What is required: Reproduce every record below exactly, without the pictures.

[Named joint coordinates]
********

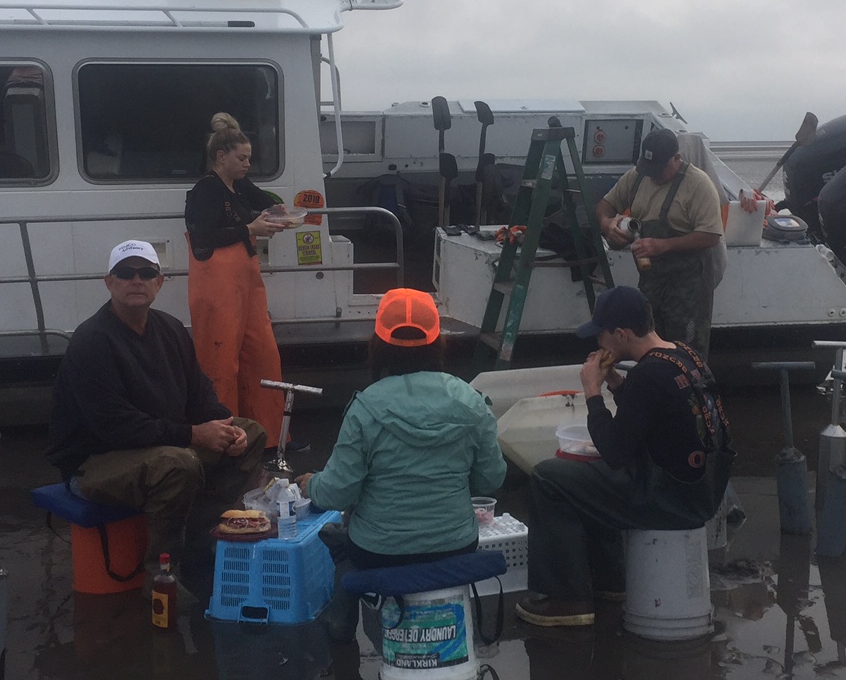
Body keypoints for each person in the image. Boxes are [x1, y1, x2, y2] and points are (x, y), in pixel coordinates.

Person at [47, 240, 268, 586]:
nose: (136, 280)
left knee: (252, 432)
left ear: (159, 282)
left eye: (146, 272)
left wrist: (226, 425)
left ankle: (203, 537)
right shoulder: (92, 341)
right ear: (109, 282)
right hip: (94, 461)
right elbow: (115, 427)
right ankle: (162, 576)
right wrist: (194, 435)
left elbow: (200, 394)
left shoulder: (171, 329)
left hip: (159, 445)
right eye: (125, 272)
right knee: (178, 464)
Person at [516, 285, 735, 628]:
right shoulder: (683, 355)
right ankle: (612, 579)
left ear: (620, 334)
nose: (599, 344)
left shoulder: (649, 374)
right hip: (703, 489)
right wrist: (616, 382)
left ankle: (567, 599)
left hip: (670, 500)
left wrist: (592, 393)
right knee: (591, 473)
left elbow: (615, 451)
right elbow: (648, 417)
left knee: (549, 476)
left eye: (602, 336)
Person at [298, 289, 505, 570]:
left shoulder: (365, 407)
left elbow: (337, 493)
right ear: (437, 342)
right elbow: (490, 479)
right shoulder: (471, 400)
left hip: (378, 551)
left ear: (379, 343)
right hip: (456, 545)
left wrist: (311, 484)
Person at [184, 112, 294, 448]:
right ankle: (226, 439)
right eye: (241, 158)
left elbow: (269, 203)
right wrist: (249, 229)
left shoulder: (241, 186)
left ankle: (271, 436)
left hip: (246, 287)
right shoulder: (204, 192)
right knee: (220, 363)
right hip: (215, 289)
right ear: (221, 157)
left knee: (262, 356)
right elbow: (202, 236)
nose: (248, 164)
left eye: (249, 158)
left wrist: (282, 216)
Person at [596, 129, 723, 357]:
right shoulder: (637, 176)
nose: (652, 176)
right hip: (651, 284)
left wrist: (663, 245)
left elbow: (711, 236)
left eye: (658, 170)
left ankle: (691, 391)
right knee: (650, 347)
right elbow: (605, 205)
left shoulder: (699, 185)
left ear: (677, 158)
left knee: (688, 350)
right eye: (648, 169)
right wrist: (607, 225)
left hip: (688, 289)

********

Output for this exercise:
Body keypoints for each person in the image. Boxes are [x1, y1, x2, y2] and points are (x, y), in pixel coordinates.

Person at [47, 240, 268, 586]:
nose: (136, 280)
left knee: (252, 432)
left ear: (159, 282)
left eye: (146, 272)
left wrist: (226, 425)
left ankle: (203, 537)
right shoulder: (92, 341)
right ear: (109, 282)
right hip: (94, 461)
right elbow: (115, 427)
right ankle: (162, 576)
right wrist: (194, 435)
left elbow: (200, 394)
left shoulder: (171, 329)
left hip: (159, 445)
right eye: (125, 272)
right knee: (178, 464)
Person at [516, 285, 735, 628]:
right shoulder: (683, 355)
right ankle: (612, 579)
left ear: (620, 334)
nose: (599, 344)
left shoulder: (649, 374)
right hip: (703, 489)
right wrist: (616, 382)
left ankle: (567, 599)
left hip: (670, 500)
left wrist: (592, 393)
right knee: (591, 473)
left elbow: (615, 451)
right elbow: (648, 417)
left knee: (549, 476)
left eye: (602, 336)
Person at [298, 289, 505, 570]:
left shoulder: (365, 407)
left elbow: (337, 493)
right ear: (437, 342)
right elbow: (490, 479)
right shoulder: (471, 400)
left hip: (378, 551)
left ear: (379, 343)
right hip: (456, 545)
left wrist: (311, 484)
Person at [184, 112, 294, 448]:
right ankle: (226, 439)
right eye: (241, 158)
left elbow: (269, 203)
right wrist: (249, 229)
left shoulder: (241, 186)
left ankle: (271, 436)
left hip: (246, 287)
right shoulder: (204, 192)
right knee: (220, 363)
right hip: (215, 289)
right ear: (221, 157)
left knee: (262, 356)
right elbow: (202, 236)
nose: (248, 164)
left eye: (249, 158)
left wrist: (282, 216)
Person at [596, 129, 723, 357]:
right shoulder: (637, 176)
nose: (652, 176)
right hip: (651, 284)
left wrist: (663, 245)
left elbow: (711, 236)
left eye: (658, 170)
left ankle: (691, 391)
right knee: (650, 347)
right elbow: (605, 205)
left shoulder: (699, 185)
left ear: (677, 158)
left knee: (688, 350)
right eye: (648, 169)
right wrist: (607, 225)
left hip: (688, 289)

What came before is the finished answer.